O bana böyle yakın oldukça benim ona olan hislerim daha da güçleniyordu.
Toprak bunu her ne kadar bilmese de, kendi içimde verdiğim savaştan haberi olmasa da, kendini benim kalbime daha çok bağlıyordu.
Elimdeki kahve fincanını camın önüne bırakıp ayağa kalktım. Erkenden uyanmıştım kendime kahve yapmış dışarıyı izliyordum.
Bugün izin günümdeydim ve Canan ablaya sözüm vardı oraya gidecektim.
Mutfağa doğru ilerleyip bizim kızlara kahvaltı hazırlamaya başladım.
Kısa bir süre sonra her şey hazır olunca Tuğba'nın odasına ilerledim.
Dün gece Nehir'de Tuğba'nın yanında uyumuştu.
Odaya girdiğimde, Tuğba kollarını Nehir'in beline dolamış Nehir'de bir bacağını Tuğba'nın üzerine atmış sarmaş dolaş yattıklarını gördüm.
Bu hallerine kıkırdayıp yanlarına gittim.
İlk önce Tuğba'nın gözünün önüne gelen kahküllerini ayırıp burnunun ucunu öptüm.

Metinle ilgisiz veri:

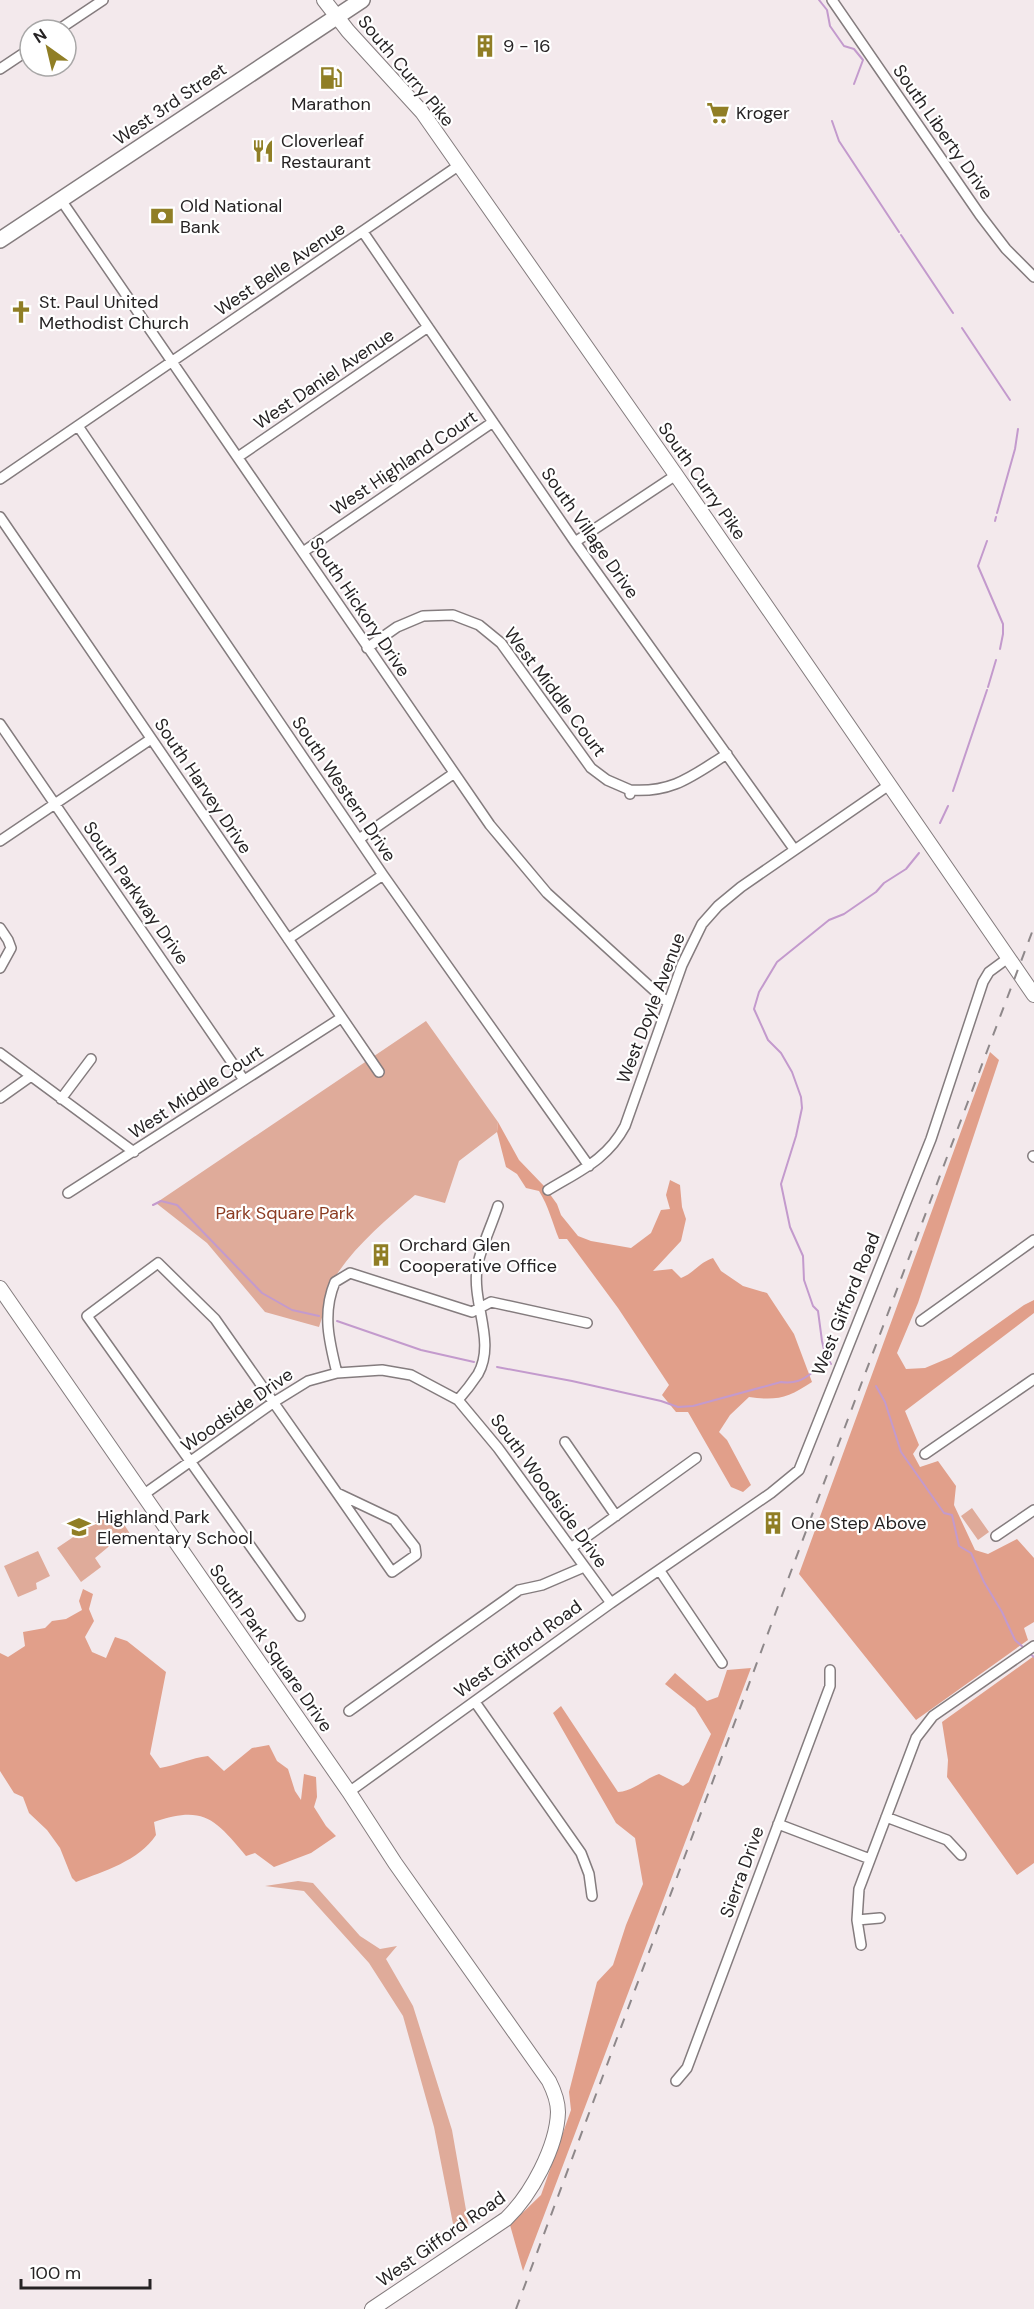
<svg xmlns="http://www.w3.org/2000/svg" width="1034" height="2309" viewBox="0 0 1034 2309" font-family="'DM Sans',sans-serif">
	<rect width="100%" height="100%" fill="#f3e9ec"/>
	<path fill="#dfab9a" d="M426,1021L498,1122L497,1132L459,1161L445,1203L415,1195C387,1219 358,1243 337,1274C331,1285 324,1313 319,1327L265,1312L207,1243L156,1203Z
		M972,1508L989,1532L978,1540L961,1516Z
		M103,1517L120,1518L132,1537L126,1541L119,1538L95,1558L101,1567L81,1582L57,1548Z
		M38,1551L50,1576L36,1583L37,1589L18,1597L4,1566Z
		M298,1881L313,1883L360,1936L380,1949L397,1946L386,1959L413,2006L452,2130L469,2227L455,2234L434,2127L403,2016L369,1963L304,1891L265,1886Z"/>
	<path fill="#e19f8a" d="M990,1052L999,1060L918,1303L897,1353L906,1369L925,1368L951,1357L1024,1305L1034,1300V1313L905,1411L919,1445L913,1454L920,1467L938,1461L956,1486L954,1505L975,1550L988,1554L1017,1539L1034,1558V1622L1024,1628L1028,1640L916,1720L799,1574Z
		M498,1122L519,1160L544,1186L557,1204L561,1215L578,1236L591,1241L631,1248L651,1233L661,1210L670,1209L666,1195L670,1180L680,1185L682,1207L686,1219L681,1241L653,1271L672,1269L681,1278C694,1273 700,1262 713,1258L721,1271L743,1286L767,1293L794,1334L812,1382C788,1398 777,1401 749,1397L730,1415L719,1432L727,1440L751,1485L743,1492L731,1487L688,1412H676L662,1395L669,1385L618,1308L567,1239H559C552,1222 549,1207 539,1191L526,1188L517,1174L506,1167L497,1132Z
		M83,1589L93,1594L89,1609L94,1621L85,1637L92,1652L106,1658L115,1637L127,1641L166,1672L150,1754L160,1768C177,1765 191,1758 208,1756L224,1771L252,1748L269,1745L277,1761L288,1769L295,1791L301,1800L304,1774L316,1777L317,1797L314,1807L326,1826L336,1836L311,1853L274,1867L255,1853L246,1856C215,1819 204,1805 154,1822L156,1835C139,1861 104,1871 76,1882L72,1878L60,1848L47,1830L29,1813L23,1797L14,1793L0,1771V1653L8,1657L25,1646L23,1632L45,1628L52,1621L66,1619L82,1610L79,1601Z
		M1034,1656V1863L1017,1875L947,1777L948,1760L942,1722Z
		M751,1668L523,2271L510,2225L541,2195L571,2110L569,2092L597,1982L613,1965L626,1925L643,1884L635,1838L616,1823L553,1713L561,1706L618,1792C634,1791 644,1779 659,1774L683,1786L689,1782L711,1734L695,1708L665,1684L675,1673L707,1701L718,1697L727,1670Z"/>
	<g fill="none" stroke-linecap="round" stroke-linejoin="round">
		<path stroke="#c39acd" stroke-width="2" d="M819,0L827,10L830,26L844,46L854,49L863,60L854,84
			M832,121L839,141L899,232
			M901,235L953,313
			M962,328L1010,400
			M997,513L1015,449L1018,429
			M995,521L996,517
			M987,541L978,566L1003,624V634L1000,649
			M988,687L996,660
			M953,791L987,690
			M940,823L948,806
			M153,1205L161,1201L177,1205L262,1293L292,1310L319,1316
			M337,1321L421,1350L474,1362
			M831,1364L825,1354L822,1341L818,1311L813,1306L804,1280L803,1256L790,1227L781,1184L796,1136L802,1108L801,1097L792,1072L781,1053L768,1040L754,1009L759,992L777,962L829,920L844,914L876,892L884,883L906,869L919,853
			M497,1367L572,1381L661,1401L678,1407L693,1406L781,1382C795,1384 803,1380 813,1372
			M876,1386L885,1402L901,1452L944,1513L952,1515L959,1546L971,1553L984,1582L1002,1612L1015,1640L1024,1648
			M1028,1652L1034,1657"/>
		<g stroke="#847c7e" stroke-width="12">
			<path id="street" d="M832,0L980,215L1006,249L1034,277
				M58,30L103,0
				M0,69L30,49
				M61,200L490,825L547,893L668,1003
				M363,232L575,542L794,849
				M78,426L383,875L589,1166
				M238,457L428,327
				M0,479L458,166
				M0,517L379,1072
				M575,542L676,475
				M303,552L493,422
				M367,648L397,627L423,616L453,615L479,625L501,643L591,768L607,780L630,790
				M0,724L244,1080
				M630,794V790C673,793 692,776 727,754
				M359,839L453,774
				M0,841L151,739
				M0,928L8,940L11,948L0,968
				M288,939L383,875
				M0,1053L134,1152
				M0,1098L31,1076
				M61,1099L91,1059
				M1033,1156L1034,1157
				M548,1190C579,1171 607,1160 625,1126L682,965L702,924L718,906L741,887L889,785
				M68,1193L341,1018
				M921,1321L1034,1240
				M337,1373C329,1341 322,1313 335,1282L350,1273L472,1312L491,1302L587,1323
				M458,1400C465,1392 472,1383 478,1374C496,1342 472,1304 477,1268C480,1249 492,1225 498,1206
				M565,1442L616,1516
				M925,1454L1034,1379
				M143,1495L274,1402L308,1381L337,1373L382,1370L411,1375L458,1400L498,1448L611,1603
				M996,1536L1034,1510
				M571,1548L696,1458
				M660,1571L722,1663
				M300,1616L87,1316L158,1263L215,1319L337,1493L394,1520L415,1547L416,1555L392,1572L337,1493
				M475,1702L581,1853L589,1874L592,1896
				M349,1711L519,1590L542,1585L584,1567
				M349,1792L611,1603L771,1493L799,1470L931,1139L983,982L989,972L1008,958
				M886,1817L947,1840L961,1855
				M778,1824L870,1859
				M857,1920L880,1918
				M861,1945L857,1920L859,1889L916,1738L933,1716L1034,1646
				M676,2081L687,2068L830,1686V1670"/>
		</g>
		<g stroke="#847c7e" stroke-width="16">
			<path id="secondary" d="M324,0L348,31L422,112L676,475L1034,995
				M0,1288L349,1792L395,1863L549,2081C554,2091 558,2101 558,2112C557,2147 531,2195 506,2219L372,2309"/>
		</g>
		<g stroke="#847c7e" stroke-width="18">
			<path id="primary" d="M0,240L362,0"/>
		</g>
		<use href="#street" stroke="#fff" stroke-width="9"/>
		<use href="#secondary" stroke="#fff" stroke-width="14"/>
		<use href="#primary" stroke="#fff" stroke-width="15"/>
		<path stroke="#8e888a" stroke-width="2" stroke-dasharray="10 10" stroke-linecap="butt" d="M516,2309L837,1448L1034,927"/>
	</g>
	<defs>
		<g id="building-bare" transform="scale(1.8)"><path d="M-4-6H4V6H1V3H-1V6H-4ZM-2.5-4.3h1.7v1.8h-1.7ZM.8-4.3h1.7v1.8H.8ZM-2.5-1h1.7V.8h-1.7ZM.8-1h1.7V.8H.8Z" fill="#907e25" stroke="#fff" stroke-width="2.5" paint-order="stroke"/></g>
		<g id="fuel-bare" transform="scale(1.8)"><path d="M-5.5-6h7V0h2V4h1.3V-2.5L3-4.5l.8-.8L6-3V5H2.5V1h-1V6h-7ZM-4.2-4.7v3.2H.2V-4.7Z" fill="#907e25" stroke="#fff" stroke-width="2.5" paint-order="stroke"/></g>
		<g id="supermarket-bare" transform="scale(1.8)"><path d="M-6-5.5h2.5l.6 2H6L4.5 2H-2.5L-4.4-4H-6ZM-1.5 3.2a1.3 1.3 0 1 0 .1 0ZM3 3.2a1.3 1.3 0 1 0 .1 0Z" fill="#907e25" stroke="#fff" stroke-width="2.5" paint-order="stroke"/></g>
		<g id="restaurant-bare" transform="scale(1.8)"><path d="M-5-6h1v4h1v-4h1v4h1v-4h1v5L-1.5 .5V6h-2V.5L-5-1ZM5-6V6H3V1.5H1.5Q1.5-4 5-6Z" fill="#907e25" stroke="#fff" stroke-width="2.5" paint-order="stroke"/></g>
		<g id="bank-bare" transform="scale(1.8)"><path d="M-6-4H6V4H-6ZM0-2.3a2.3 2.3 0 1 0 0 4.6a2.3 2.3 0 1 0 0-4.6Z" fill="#907e25" stroke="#fff" stroke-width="2.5" paint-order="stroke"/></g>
		<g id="church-bare" transform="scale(1.8)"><path d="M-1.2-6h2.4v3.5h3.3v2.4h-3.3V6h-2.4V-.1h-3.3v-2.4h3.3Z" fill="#907e25" stroke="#fff" stroke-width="2.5" paint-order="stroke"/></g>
		<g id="school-bare" transform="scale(1.8)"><path d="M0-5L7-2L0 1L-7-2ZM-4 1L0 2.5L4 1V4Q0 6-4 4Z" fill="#907e25" stroke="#fff" stroke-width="2.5" paint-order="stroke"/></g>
	</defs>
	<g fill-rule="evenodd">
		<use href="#building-bare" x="485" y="46"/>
		<use href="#fuel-bare" x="331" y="78"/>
		<use href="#supermarket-bare" x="718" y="113"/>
		<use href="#restaurant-bare" x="263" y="151"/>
		<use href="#bank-bare" x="162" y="216"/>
		<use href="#church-bare" x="21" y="312"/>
		<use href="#building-bare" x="381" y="1255"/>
		<use href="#building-bare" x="773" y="1523"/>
		<use href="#school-bare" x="79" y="1527"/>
	</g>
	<g text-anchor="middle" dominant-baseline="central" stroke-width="4.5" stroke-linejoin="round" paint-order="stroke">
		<g font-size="18" fill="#262324" stroke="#fff" text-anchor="start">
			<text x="503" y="46">9 - 16</text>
			<text x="331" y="104" text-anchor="middle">Marathon</text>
			<text x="736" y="113">Kroger</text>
			<text x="281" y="141">Cloverleaf<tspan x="281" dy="21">Restaurant</tspan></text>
			<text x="180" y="206">Old National<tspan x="180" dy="21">Bank</tspan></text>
			<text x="39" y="302">St. Paul United<tspan x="39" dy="21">Methodist Church</tspan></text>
			<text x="399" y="1245">Orchard Glen<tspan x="399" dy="21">Cooperative Office</tspan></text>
			<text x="97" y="1517">Highland Park<tspan x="97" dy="21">Elementary School</tspan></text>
			<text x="791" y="1523">One Step Above</text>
		</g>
		<g font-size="18" fill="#262324" stroke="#fff">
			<text transform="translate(406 71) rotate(50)">South Curry Pike</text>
			<text transform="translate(170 104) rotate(-34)">West 3rd Street</text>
			<text transform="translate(943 132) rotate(55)">South Liberty Drive</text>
			<text transform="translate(280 269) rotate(-34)">West Belle Avenue</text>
			<text transform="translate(324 379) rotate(-34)">West Daniel Avenue</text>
			<text transform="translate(404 463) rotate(-34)">West Highland Court</text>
			<text transform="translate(702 481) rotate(55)">South Curry Pike</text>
			<text transform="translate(590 533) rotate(55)">South Village Drive</text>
			<text transform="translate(360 607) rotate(56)">South Hickory Drive</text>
			<text transform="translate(555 692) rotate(53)">West Middle Court</text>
			<text transform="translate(203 786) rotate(56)">South Harvey Drive</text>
			<text transform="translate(344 789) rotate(56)">South Western Drive</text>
			<text transform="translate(136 893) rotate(55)">South Parkway Drive</text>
			<text transform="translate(651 1008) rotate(-69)">West Doyle Avenue</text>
			<text transform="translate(196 1092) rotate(-33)">West Middle Court</text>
			<text transform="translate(846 1304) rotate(-68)">West Gifford Road</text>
			<text transform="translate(237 1410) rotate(-35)">Woodside Drive</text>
			<text transform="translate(549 1491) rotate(54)">South Woodside Drive</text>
			<text transform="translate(271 1648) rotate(55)">South Park Square Drive</text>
			<text transform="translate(518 1649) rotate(-36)">West Gifford Road</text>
			<text transform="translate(742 1872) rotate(-70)">Sierra Drive</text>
			<text transform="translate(441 2239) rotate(-35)">West Gifford Road</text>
		</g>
		<g font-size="18" fill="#8c3c22" stroke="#fff">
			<text x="285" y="1213">Park Square Park</text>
		</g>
	</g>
	<g transform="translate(48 48) rotate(326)"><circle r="28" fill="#ffffff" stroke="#a8a7a7" stroke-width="1.5"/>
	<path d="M0-4.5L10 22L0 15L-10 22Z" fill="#907e25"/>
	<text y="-9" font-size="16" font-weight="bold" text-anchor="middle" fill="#262324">N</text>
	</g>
	<path d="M21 2279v9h129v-9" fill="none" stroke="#262324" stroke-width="3"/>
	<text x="30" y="2279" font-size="18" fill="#262324" stroke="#ffffff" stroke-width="4.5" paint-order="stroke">100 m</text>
</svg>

Hiç bir tepki vermeyince gülüp yanağından öptüm. Hala uyanmayınca kolundan sert bir şekilde dürtmeye başladım.
Ben onu ilk başta güzelce uyandırmayı denemiştim, kendisi uyanmamıştı.
"Yavaş be kızım, insan uyandırıyorsun insan." söylenmeye başlamasına şaşırmamıştım.
"Sus kız, sen böyle uyanıyorsun ben ne yapayım." omuz silkmeme kızıp yatakta arkasını döndü.
"Aslı git başımdan uyuyacağım ben." Saçını parmağıma dolayıp oynamaya başlayınca daha da huysuzlanmaya başladı.
"Aslı, kovulmaktan da mı anlamıyorsun kızım gitsene içeri."
"Banane ya kalk kahvaltıya, işim var benim."
Yatağın içinde sesli bir şekilde oflayıp tekrar bana döndü.
"Ya sabah sabah ne oluyor?" Nehir'de gözlerini yarı açık yarı kapalı bize çevirince Tuğba'nın üstünden Nehir'in yanağını öptüm.
"Günaydın annem." gözlerini kapatıp gülümsedi.
"Günaydın. Tuğba teyzem niye bağırıyordu?" Deli gibi uykusu olduğuna emindim ama hala dedikodu peşindeydi.
Bu haline gülüp bende ikisinin ortasına girip yattım.
Yatak küçük olduğundan sığmamız biraz zor olmuştu ama sonunda sığmıştık.
"Tuğba teyzen uyanmak istemedi anneciğim o yüzden bağırdı." Gözlerini hafif açıp kıkırdadı.
![](https://img.wattpad.com/cover/249230337-288-k714678.jpg)
ŞİMDİ OKUDUĞUN
BANA KALBİNİ VER (TAMAMLANDI)
Chick-LitMavi gözleri benim gözlerimle buluştu. Sahi kaç ay olmuştu bu kadar derin bakmayalı? İki? Üç? Bizden olmaz, sevme beni derken çok kararlı gözüküyordu. Ama şimdi neden mutsuzdu? "Gittin?" bir adım yaklaşıp fısıldadığında gözlerim istemsizce kapandı...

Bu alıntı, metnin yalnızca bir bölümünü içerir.